Management expects full-year 2025 subscription revenues to increase in absolute dollars and remain relatively flat as a percentage of total revenue. Subscription gross profit percentage is anticipated to decrease slightly versus 2024 due to continued investment in regulated markets and data residency. Professional services gross loss is expected to widen as partner spend grows faster than revenue. Sales and marketing as a percentage of revenue should decrease slightly, while R&D and G&A expenses are expected to remain relatively flat as a percentage of revenue. The company maintains a 98% renewal rate, supporting stable recurring revenue, and expects positive operating cash flows for 2025. Key metrics to watch include RPO growth (29% YoY to $23.9B) and free cash flow generation ($2.012B in H1 2025, up 27%).

Notes & Operating Detail

Balance Sheet & Liquidity

As of June 30, 2025, ServiceNow holds $3.1B in cash and cash equivalents and $7.7B in short- and long-term marketable securities (total $10.8B). Total debt is $1.5B (net of $10M unamortized costs), consisting solely of the 1.40% 2030 Notes. Stockholders' equity stands at $10.9B. The company has no inventory, consistent with its SaaS business model. Notably, deferred revenue (current and non-current) totals $6.9B, while total remaining performance obligations (RPO) are $23.9B, indicating strong contracted future revenue.

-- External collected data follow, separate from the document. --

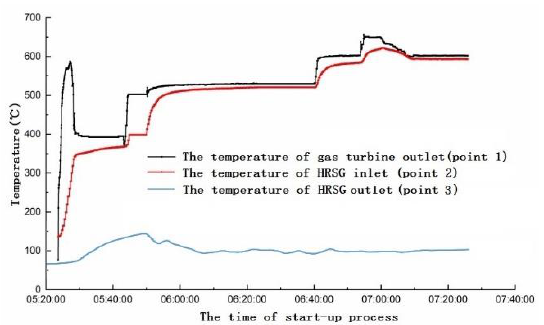
Figure 15. The flue gas temperature of turbine outlet and HRSG inlet.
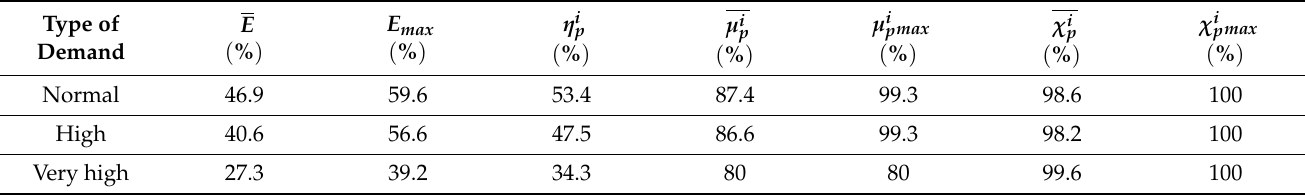
Table 3. Effectiveness ( E ), Capacity ( η i p ), Reliability ( µ i p ) and Sustainability ( χ i p ) for different con- sumption scenarios.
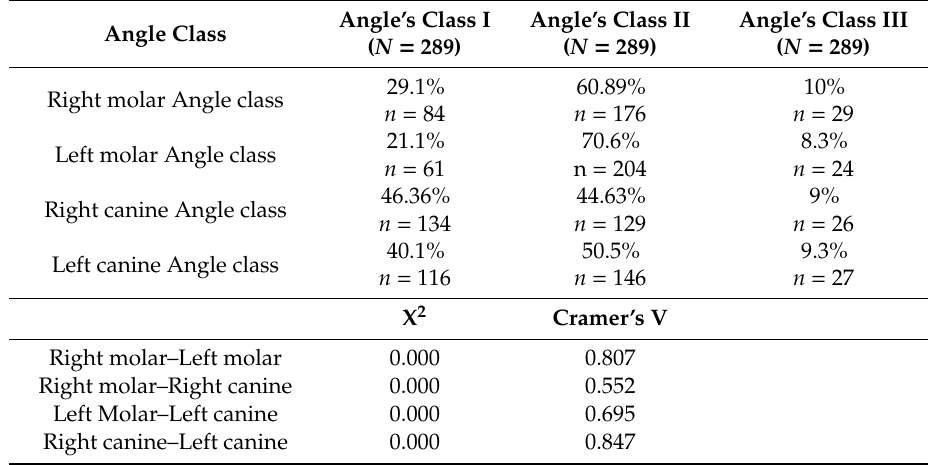
Table 2. Mouth valuation of the participants, angle class, and correlation between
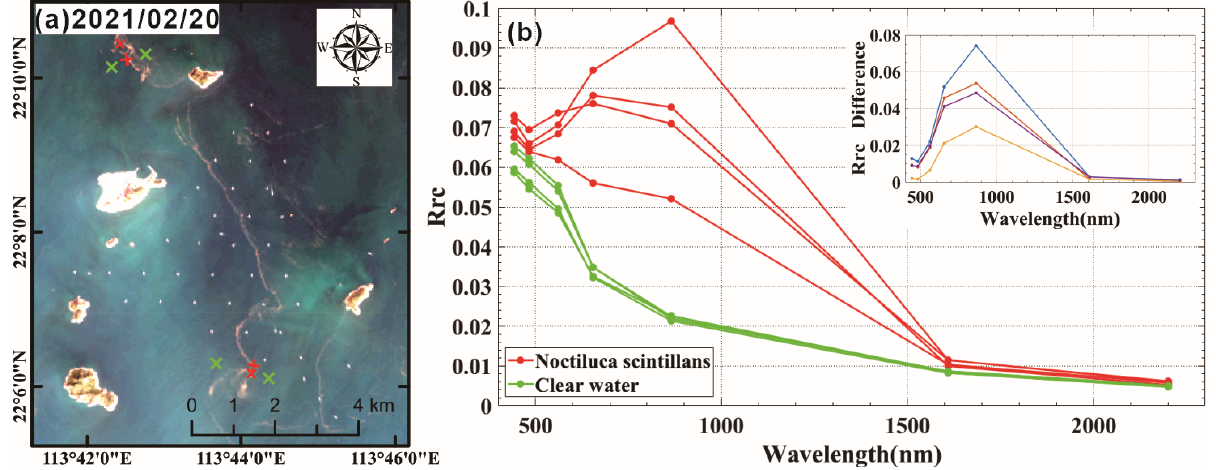
Figure 7. ( a ) Red Noctiluca Scintillans bloom in the Pearl River Estuary; ( b ) spectral curves of selected Red Noctiluca Scintillans and nearby water pixels marked as red and green crosses in panel a, respectively. The inset shows the Rrc difference between Red Noctiluca Scintillans and nearby water. Slick features partially blocked by small cloud (scattered cloud) or other objects would be connected through visual interpretation in the delineation process (e.g., in Fig ‐ ure 2). If the slick feature was under complete cloud cover, it would not be detected through the OLI image. Or, if a large portion of the slicks was under cloud cover, such slicks would not be delineated for areal analysis. To be conservative, all delineated slicks with an area <0.2 km 2 (corresponding to slicks ~1 km in length and ~200 m in width, not including the detached ones from a major slick, where they were defined as one slick in this study) were excluded from the dataset.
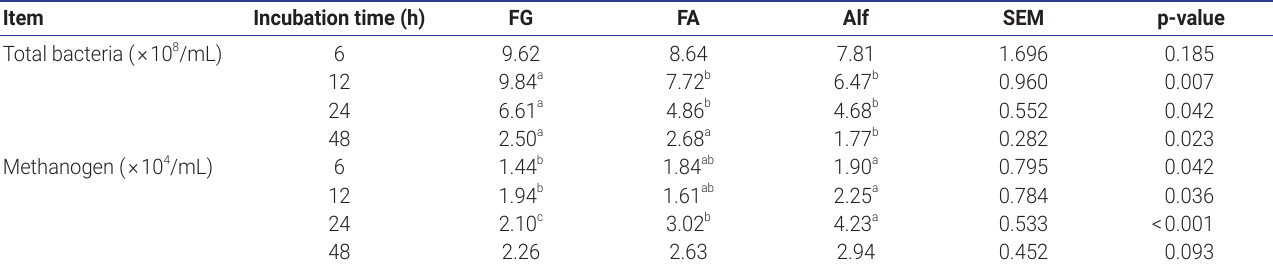
Table 7. 16S rRNA gene copy numbers of total bacteria and methanogen archaea in the whole culture of in vitro ruminal incubation of mature for- ages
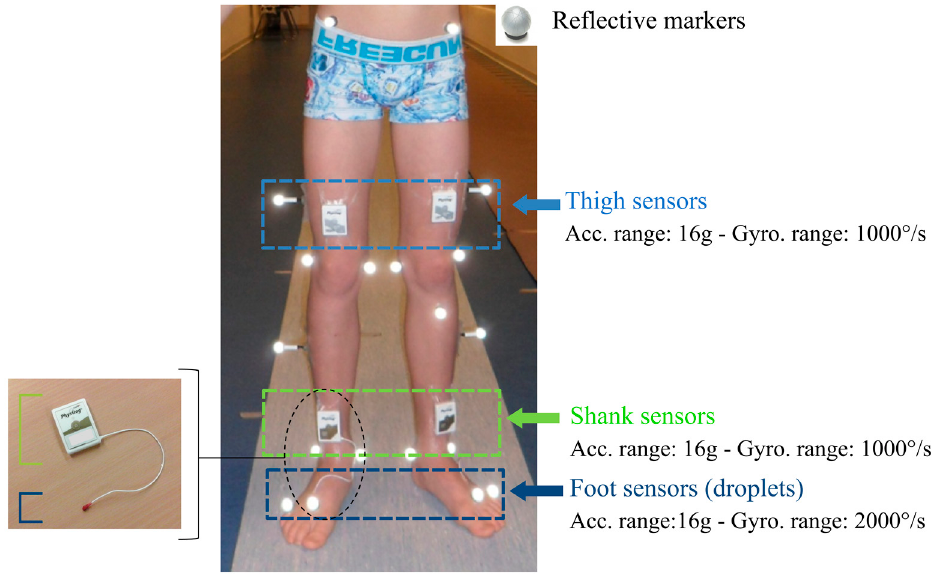
Figure 1. Equipment on the participant’s lower limbs: reflective markers for the optoelectronic system and inertial Physilog sensors for the wearable configurations on the thighs, shanks, and feet. Feet sensors are embedded in a droplet (red PCB resin on the picture on the left), corresponding to deported 6D inertial units connected to the shank sensors.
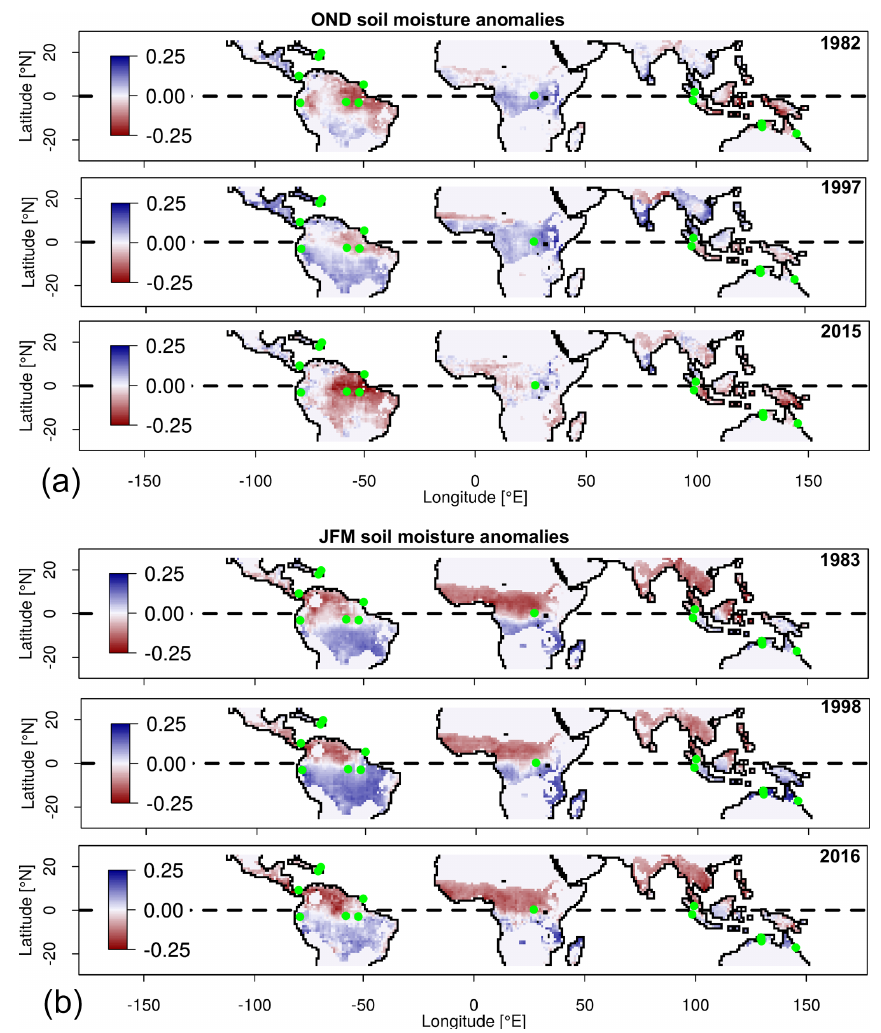
Figure 5. (a) October-to-December (OND) change in bias-corrected GLDAS soil moisture anomalies during the super El Niño years 1982, 1997 and 2015 relative to the previous years. Anomalies relative to the 1979–2016 period. (b) Same as (a) but for January to March (JFM) in 1983, 1998 and 2016. Table 3. Mean and standard deviation of October-to-December (OND) and January-to-March (JFM) change in the soil moisture for clustered regions in the humid tropics. Statistics computed using OND and JFM bias-corrected GLDAS soil moisture anomalies during El Niño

Commitments & Contractual Obligations

ServiceNow has significant non-cancellable commitments:

  • Cloud services: $4.8B through 2030, with minimum annual payments of $220M (remainder 2025), $340M (2026), $330M (2027), $500M (2028), $630M (2029), and $2.8B (2030).
  • Data center equipment: $1.9B through 2028 under a non-cancellable agreement for capital expenditures to expand data centers.
  • Operating leases: Total undiscounted lease payments of $1.085B (present value $919M) with maturities through 2035.
  • Debt repayment: $1.5B principal due September 1, 2030.
  • Unrecognized tax benefits: $85M recorded as liabilities.

Capital Allocation

  • Share repurchases: During H1 2025, ServiceNow repurchased 0.7M shares for $659M. The board authorized an additional $3.0B in January 2025, bringing total authorization to $4.5B, with $2.6B remaining as of June 30, 2025.
  • Dividends: None declared.
  • Debt: No new issuance or repayment during the period; carrying value remained stable.
  • Capital expenditures: $395M in H1 2025, primarily for property and equipment (computer equipment, leasehold improvements).

Segment / Geographic Mix

The company operates as a single reportable segment. Geographic revenue for H1 2025: North America $3.969B (63%), EMEA $1.616B (26%), Asia Pacific and other $718M (11%). Property and equipment net: North America $1.237B (62%), EMEA $505M (25%), Asia Pacific $243M (12%). No further segment-level disaggregation is provided in the notes.

Cash Flow Quality

Cash Flow Quality

Operating cash flow (CFO) of $2,393M exceeded net income of $845M by a factor of 2.8x, reflecting strong cash generation and non-cash charges (stock-based compensation $969M, D&A $332M). Working capital changes provided a net positive contribution, with accounts receivable decreasing $599M (cash inflow) partially offset by decreases in deferred revenue ($264M) and accrued expenses ($111M). Capex of $395M represented 16.5% of CFO, a moderate intensity. Free cash flow is not explicitly stated but implied as CFO less capex would be approximately $2.0B. Share repurchases of $659M more than tripled from $175M, and combined with $438M tax payments on equity awards, consumed significant cash. No dividends were paid. Overall, cash generation remains robust, with capital allocation shifting toward larger shareholder returns.